Mercedes lenta sul dritto, ma alla W12 non basta scaricare le ali

Le telemetrie di Verstappen e di Hamilton aiutano a fare delle valutazioni dopo la prove libere del GP di Stiria. Se Lewis ha il dubbio che la Honda disponga di una power unit più potente, è più lecito porre l'attenzione sulla resistenza all'avanzamento della W12, una monoposto che aerodinamicamente sembra meno efficiente della Red Bull. La squadra di Milton Keynes sfrutta anche un buon sistema ibrido e di sovralimentazione che aiuta in altura.

Mercedes lenta sul dritto, ma alla W12 non basta scaricare le ali

Si sono ribaltati i ruoli: la Red Bull è più veloce sul dritto e la Mercedes si difende nelle curve in appoggio. Queste le indicazioni che emergono dall’analisi delle telemetrie che mettono a confronto il miglior giro di Max Verstappen con la RB16B con quello di Lewis Hamilton sulla W12 che non è stato cancellato dalla direzione gara a causa del largo del campione del mondo alla curva 10 andando oltre i sensori.

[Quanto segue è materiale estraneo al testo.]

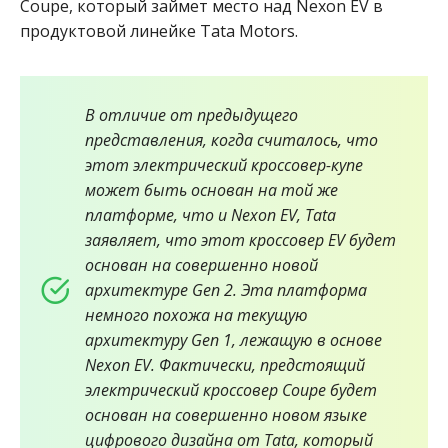
Coupe, который займет место над Nexon EV в
продуктовой линейке Tata Motors.
В отличие от предыдущего
представления, когда считалось, что
этот электрический кроссовер-купе
может быть основан на той же
платформе, что и Nexon EV, Tata
заявляет, что этот кроссовер EV будет
основан на совершенно новой
архитектуре Gen 2. Эта платформа
немного похожа на текущую
архитектуру Gen 1, лежащую в основе
Nexon EV. Фактически, предстоящий
электрический кроссовер Coupe будет
основан на совершенно новом языке
цифрового дизайна от Tata, который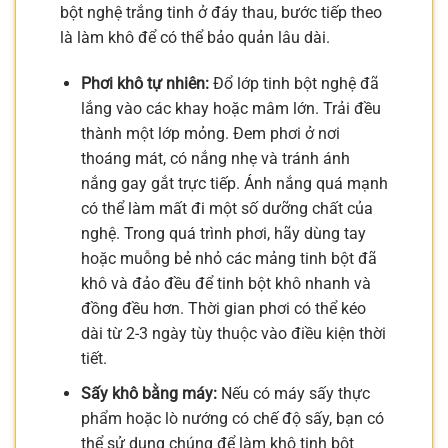
bột nghệ trắng tinh ở đáy thau, bước tiếp theo
là làm khô để có thể bảo quản lâu dài.
Phơi khô tự nhiên:
Đổ lớp tinh bột nghệ đã
lắng vào các khay hoặc mâm lớn. Trải đều
thành một lớp mỏng. Đem phơi ở nơi
thoáng mát, có nắng nhẹ và tránh ánh
nắng gay gắt trực tiếp. Ánh nắng quá mạnh
có thể làm mất đi một số dưỡng chất của
nghệ. Trong quá trình phơi, hãy dùng tay
hoặc muỗng bẻ nhỏ các mảng tinh bột đã
khô và đảo đều để tinh bột khô nhanh và
đồng đều hơn. Thời gian phơi có thể kéo
dài từ 2-3 ngày tùy thuộc vào điều kiện thời
tiết.
Sấy khô bằng máy:
Nếu có máy sấy thực
phẩm hoặc lò nướng có chế độ sấy, bạn có
thể sử dụng chúng để làm khô tinh bột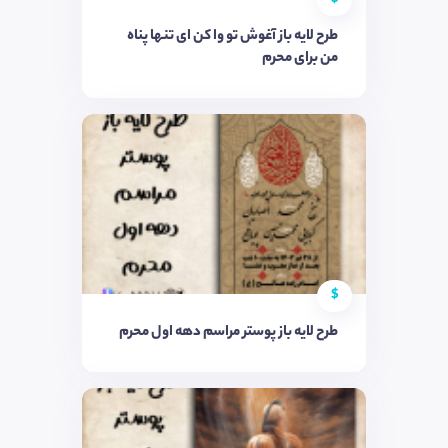
طرح لایه باز آغوش تو وا کن ای تنها پناه
من برای محرم
$
طرح لایه باز پوستر مراسم دهه اول محرم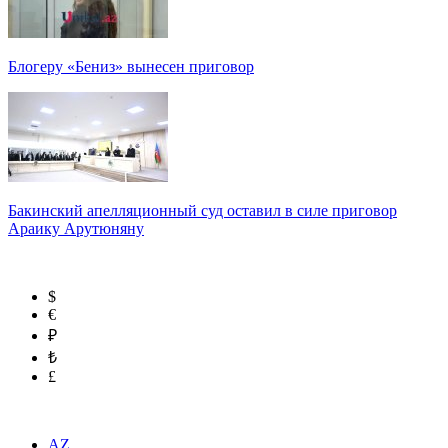
Блогеру «Бениз» вынесен приговор
Бакинский апелляционный суд оставил в силе приговор
Араику Арутюняну
$
€
₽
₺
£
AZ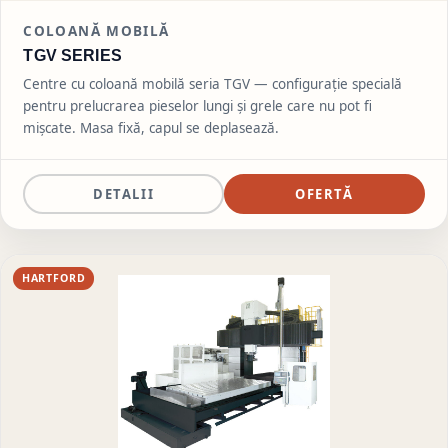
COLOANĂ MOBILĂ
TGV SERIES
Centre cu coloană mobilă seria TGV — configurație specială
pentru prelucrarea pieselor lungi și grele care nu pot fi
mișcate. Masa fixă, capul se deplasează.
DETALII
OFERTĂ
HARTFORD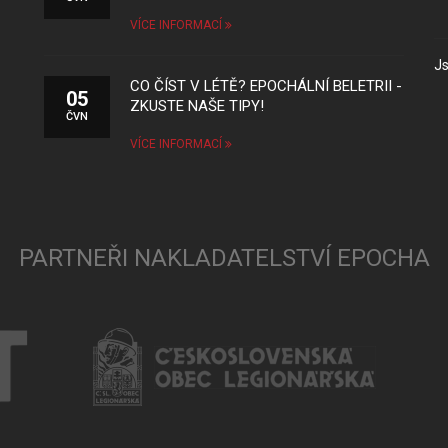
VÍCE INFORMACÍ
Js
CO ČÍST V LÉTĚ? EPOCHÁLNÍ BELETRII -
05
ZKUSTE NAŠE TIPY!
ČVN
VÍCE INFORMACÍ
PARTNEŘI NAKLADATELSTVÍ EPOCHA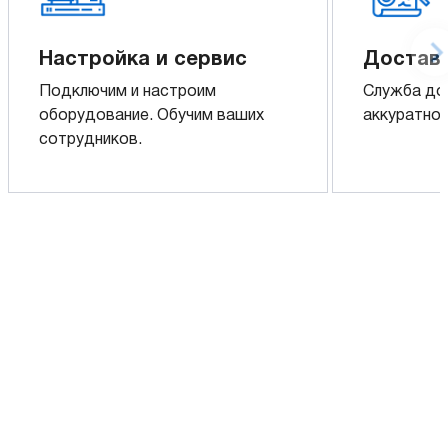
Настройка и сервис
Доставк
Подключим и настроим
Служба до
оборудование. Обучим ваших
аккуратно 
сотрудников.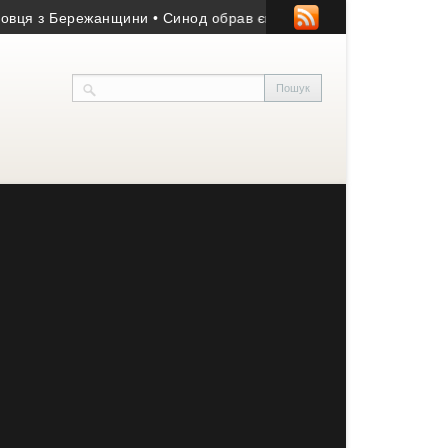
з Бережанщини
• Синод обрав єпископа для Бучацької єпархії У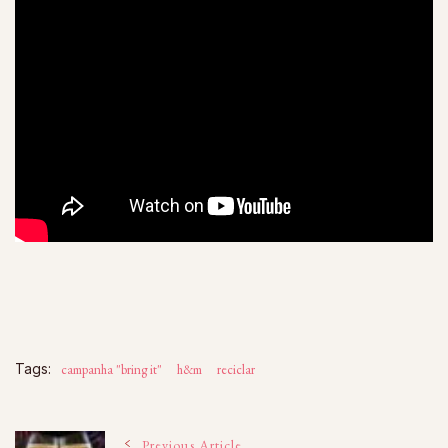
Tags:
campanha "bring it"
h&m
reciclar
Previous Article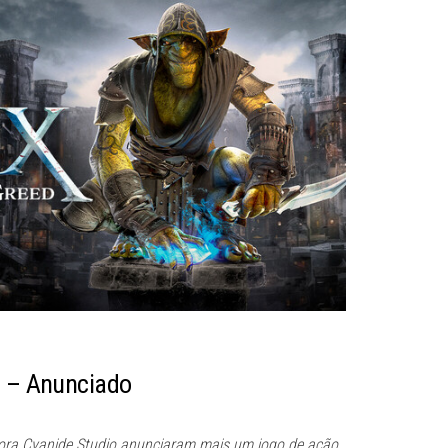
d – Anunciado
dora Cyanide Studio anunciaram mais um jogo de ação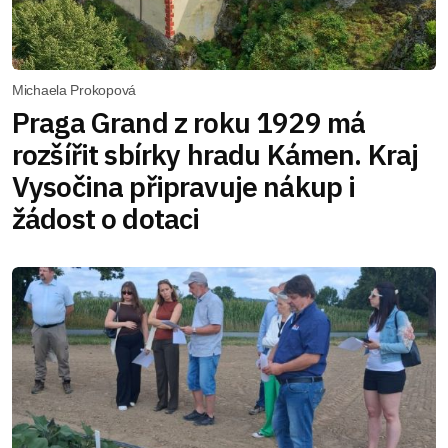
Michaela Prokopová
Praga Grand z roku 1929 má
rozšířit sbírky hradu Kámen. Kraj
Vysočina připravuje nákup i
žádost o dotaci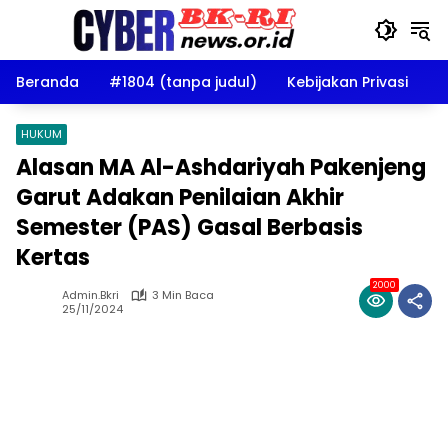
Langsung
ke
konten
Beranda
#1804 (tanpa judul)
Kebijakan Privasi
D
HUKUM
Alasan MA Al-Ashdariyah Pakenjeng
Garut Adakan Penilaian Akhir
Semester (PAS) Gasal Berbasis
Kertas
2000
Admin.bkri
3 Min Baca
25/11/2024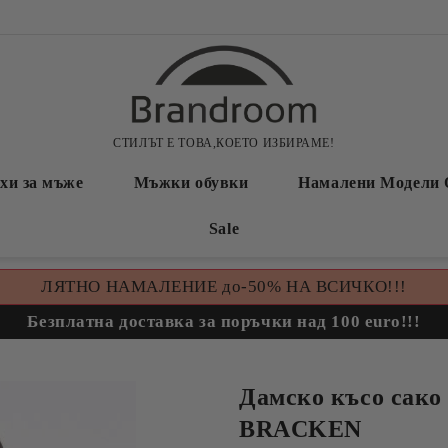
СТИЛЪТ Е ТОВА,КОЕТО ИЗБИРАМЕ!
хи за мъже
Мъжки обувки
Намалени Модели 
Sale
ЛЯТНО НАМАЛЕНИЕ до-50% НА ВСИЧКО!!!
Безплатна доставка за поръчки над 100 euro!!!
Дамско късо сак
BRACKEN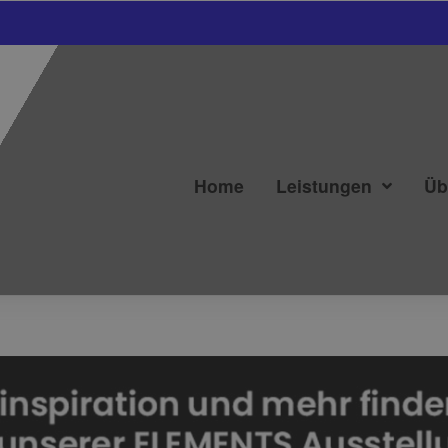
Home
Leistungen
Üb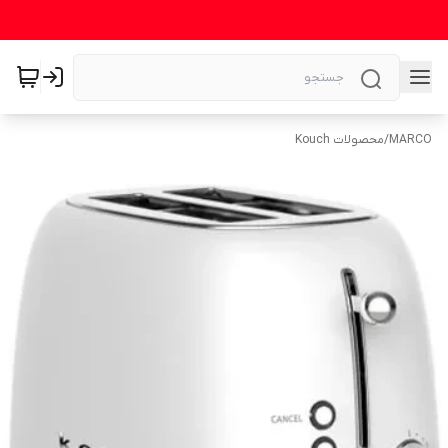
MARCO
/
محصولات Kouch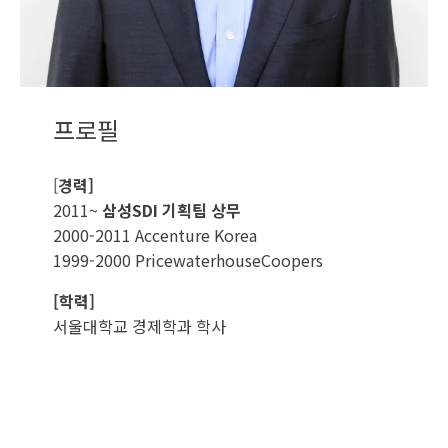
프로필
[
경력]
2011~
삼성SDI 기획팀 상무
2000-2011 Accenture Korea
1999-2000 PricewaterhouseCoopers
[학력]
서울대학교 경제학과 학사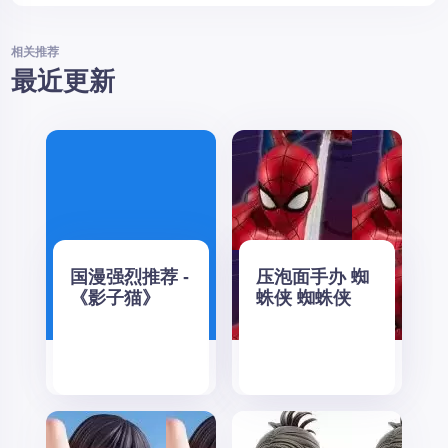
相关推荐
最近更新
国漫强烈推荐 -
压泡面手办 蜘
《影子猫》
蛛侠 蜘蛛侠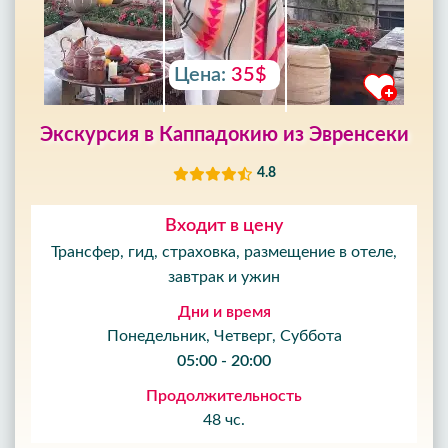
Цена:
35$
Экскурсия в Каппадокию из Эвренсеки
4.8
Входит в цену
Трансфер, гид, страховка, размещение в отеле,
завтрак и ужин
Дни и время
Понедельник, Четверг, Суббота
05:00 - 20:00
Продолжительность
48 чс.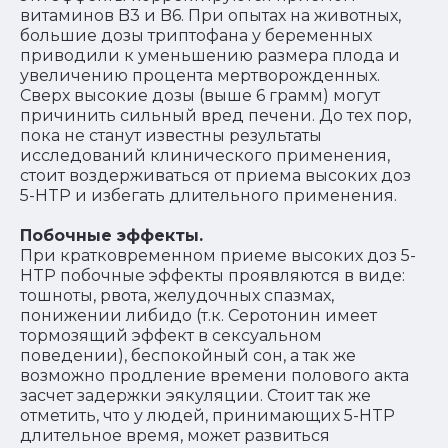
витаминов B3 и B6. При опытах на животных,
большие дозы триптофана у беременных
приводили к уменьшению размера плода и
увеличению процента мертворожденных.
Сверх высокие дозы (выше 6 грамм) могут
причинить сильный вред печени. До тех пор,
пока не станут известны результаты
исследований клинического применения,
стоит воздерживаться от приема высоких доз
5-HTP и избегать длительного применения.
Побочные эффекты.
При кратковременном приеме высоких доз 5-
HTP побочные эффекты проявляются в виде:
тошноты, рвота, желудочных спазмах,
понижении либидо (т.к. Серотонин имеет
тормозящий эффект в сексуальном
поведении), беспокойный сон, а так же
возможно продление времени полового акта
засчет задержки эякуляции. Стоит так же
отметить, что у людей, принимающих 5-HTP
длительное время, может развиться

In realtà Lewis avrebbe stampato un 1’05”335 che lo avrebbe proiettato davanti a tutti, candidandolo alla lotta per la pole position di domani. L’epta-campione è rimasto particolarmente stupito dal fatto che la Red Bull è in grado di esprimere delle velocità massime nettamente superiori alla freccia nera: 7 km/h alla staccata della curva 4, dove c’è la speed trap sono tanti e diventano 6 km/h alla curva 5 e 4 km/h alla curva 7, mentre i valori si pareggiano alla Remus, vale a dire la famigerata curva 3, mentre in fondo al rettilineo d’arrivo che è in salita la Mercedes prevale per soli 2 km/h come se il motore Honda sia costretto al clipping, dovendo gestire la distribuzione dell’energia elettrica dell’ibrido nell’arco del giro.

La Red Bull si permette un’ala posteriore molto più scarica, ma sono in molti a sostenere che non basti scegliere una configurazione aerodinamica meno resistente per avere ragione della maggiore potenza della power unit Mercedes. Dove sono finiti i 15 cavalli in più che accreditano il motore di Brixworth: è lecito dire che anche a Spilberg non si sono visti, proprio come in Francia.

E Hamilton ha cominciato a porre anche dei dubbi sulla power unit, non limitandosi a criticare solo la veste aerodinamica. Al Red Bull Ring si è a una quota di quasi 700 metri e per evitare la perdita di potenza dovuta all’aria un po’ rarefatta bisogna sfruttare di più le qualità del turbo e quelle del sistema ibrido.

La sensazione è che il team di Milton Keynes riesca a parcellizzare meglio le risorse della power unit RA621 H, lasciando intendere che il sistema di sovralimentazione IHI sia più efficiente di quello Mercedes. Ma i dati delle libere del venerdì non possono essere prese per oro colato perché non sappiamo con quali carichi di benzina e quali mappature di motore abbiano girato.

Per tratte delle valutazioni più precise bisognerà aspettare le qualifiche quando i valori si riallineeranno: i dubbi Mercedes riguardano certi limiti della W12, una macchina che si è rivelata vincente al debutto, ma che non riesce a esprimere la superiorità che le monoposto della Stella hanno espresso negli ultimi anni.

Con questa generazione di pneumatici Pirelli la Mercedes a passo lungo può essere meno reattiva nei cambi di direzione della più compatta Red Bull, ma a preoccupare è anche il CX della freccia nera che sembra più elevato che in passato.

La resistenza all’avanzamento è un problema che non si risolve semplicemente riducendo l’incidenza delle ali e la controprova è data che, per avere il carico necessario, la W12 in Austria adotta il doppio pilone a sostegno dell’ala posteriore e monta anche la T-wing, profilo di cui la Red Bull può fare agilmente a meno.

Gli equilibri, quindi, sono cambiati, ma non è detto che l’ago della bilancia penda obbligatoriamente dalla parte della Red Bull, anche se il team gioca in casa a Spielberg, una pista storicamente meno favorevole alla Mercedes.